Michael J. Boskin
Michael J. Boskin is a senior fellow at the Hoover Institution and the T. M. Friedman Professor of Economics at Stanford University. He is also a research associate at the National Bureau of Economic Research. In addition, he advises governments and businesses globally.
Boskin served as chairman of the President's Council of Economic Advisers (CEA) from 1989 to 1993. The Independent Council for Excellence in Government rated his CEA as one of the five most respected agencies (out of one hundred) in the federal government. He chaired the highly influential blue-ribbon Commission on Consumer Price Index, whose report has transformed the way government statistical agencies around the world measure inflation, GDP, and productivity.
Boskin serves on several corporate and philanthropic boards of directors, including Exxon Mobil Corporation and Oracle Corporation.
In addition to Stanford and the University of California, Boskin has taught at Harvard and Yale. He is the author of more than one hundred and fifty books and articles. He is internationally recognized for his research on world economic growth, tax and budget theory and policy, US saving and consumption patterns, and the implications of changing technology and demography on capital, labor, and product markets. His op-eds appear regularly in the Wall Street Journal and other leading newspapers. He also writes a bimonthly column on global economics syndicated in 145 countries.
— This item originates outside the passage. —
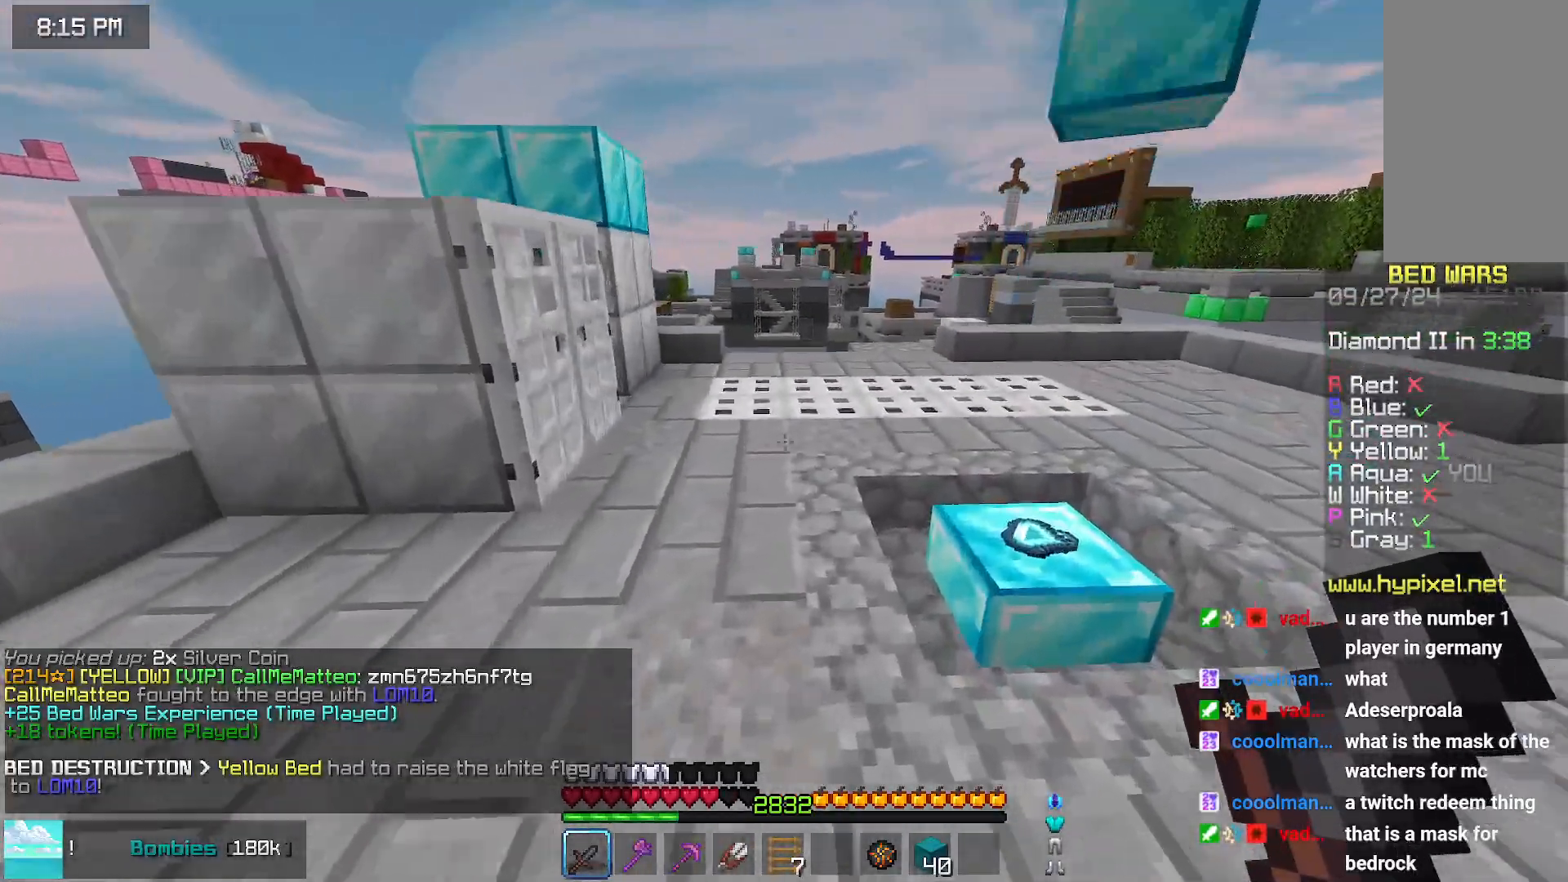
{"keys": ["left", "up"], "mouse": [], "events": [[217, "right", "up"], [283, "left", "down"]]}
Boskin has received numerous professional awards and citations, including Stanford's Distinguished Teaching Award in 1988, the National Association of Business Economists' Abramson Award for outstanding research and its Distinguished Fellow Award, the Medal of the President of the Italian Republic in 1991 for his contributions to global economic understanding, and the 1998 Adam Smith Prize for outstanding contributions to economics.
Boskin received his BA with highest honors and the Chancellor's Award as outstanding undergraduate in 1967 from the University of California at Berkeley, where he also received his MA in 1968 and his PhD in 1971.
His research papers are available at the Hoover Institution Archives.